In certain situations, Rasmuson Foundation employs program-related investments to achieve a desired charitable outcome. An example of when a program-related investment might be employed include helping to increase the availability of credit and capital to nonprofit intermediaries, banks, community development financial institutions (CDFIs), small-business developers, and others whose activities would contribute to conditions that directly help Alaskan families succeed. The intended outcomes would include increasing employment, home ownership, and opportunities to build assets; promoting neighborhood stability; increasing the availability of safe, secure and affordable housing and affordable goods and services; or redevelopment of blighted properties into useful community assets.

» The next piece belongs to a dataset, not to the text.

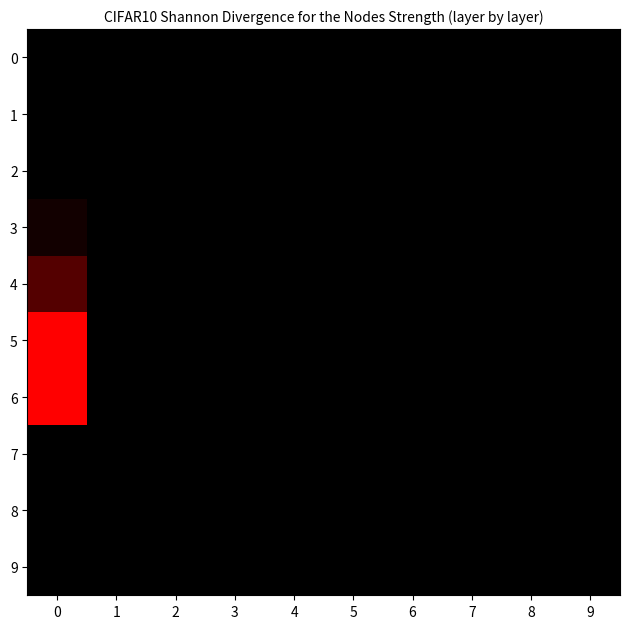

Which series has the largest range (max minus min)?

5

What are program-related investments?
Program-Related Investments (PRI) are a collection of financial instruments that can be used by a foundation to support a charitable project or activity. Usually structured as loans, PRIs can also be equity investments, linked deposits or loan guarantees.
The term "program-related investment" was created by Congress in the Tax Act of 1969. As currently defined by the IRS, a "program-related investment" is any investment by a foundation that meets the following three tests:
- Its primary purpose is to further the charitable objectives of the foundation.

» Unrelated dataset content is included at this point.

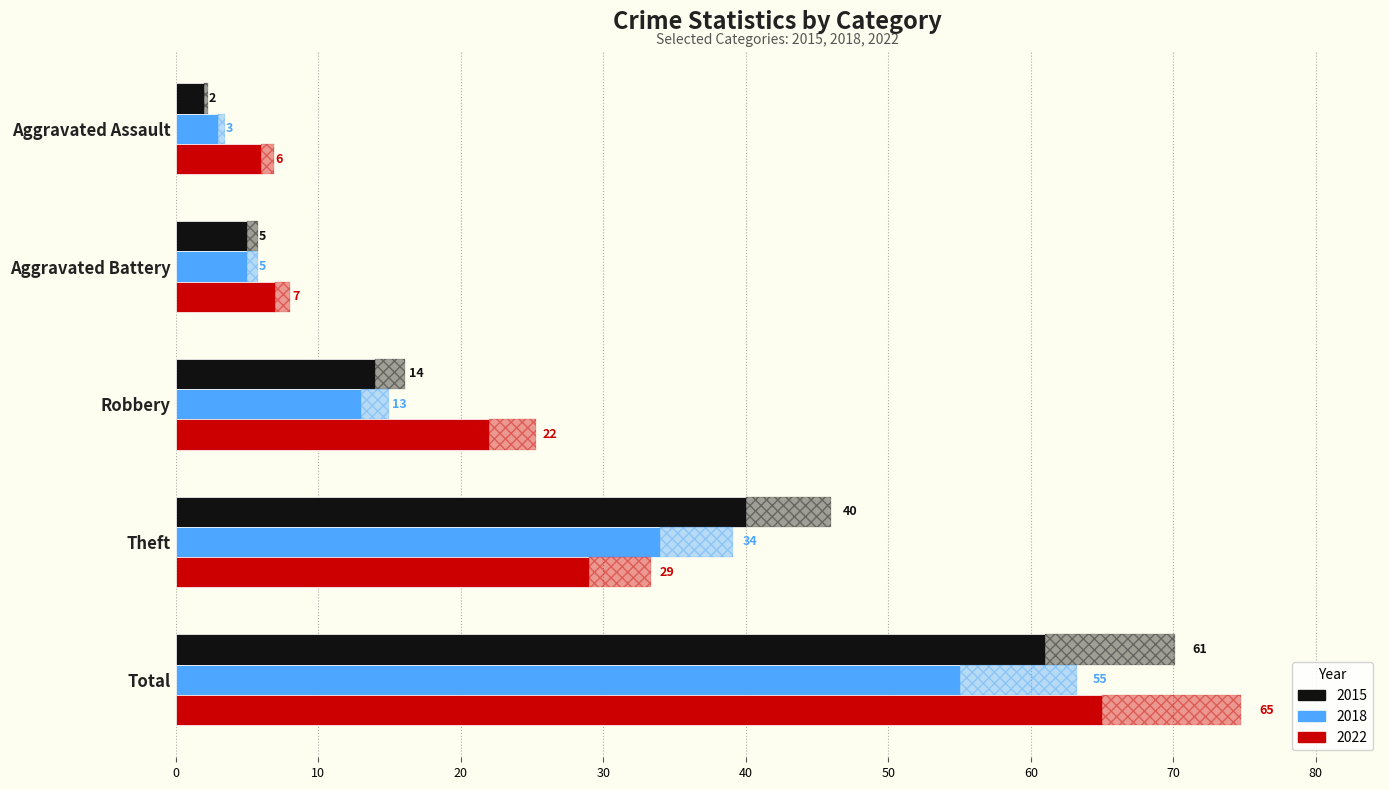

Rank the series at Theft from lowest to highest value.

2022, 2018, 2015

- No significant purpose is the production of income or the appreciation of property (i.e., a prudent investor seeking a market return would not enter into the investment).
- It is not used to lobby or support lobbying.
What are the Foundation's PRI programmatic interests?
In general, the Foundation looks for PRI opportunities in the following interest areas:
- Affordable housing
- Community and economic development
- Historic preservation
- Special opportunities as defined by the Board
The Foundation seeks to avoid consideration of candidate PRI projects which are:
- bankable through traditional venues (seek only to lower the cost of capital);
- not necessary from a business perspective and could weaken the borrower;
- seeking debt reduction associated with a current loan;
- high risk business ventures that are not congruent with the Foundation's core charitable interests.
How do we apply for a PRI?
The Foundation accepts PRI Letters of Interest by invitation only.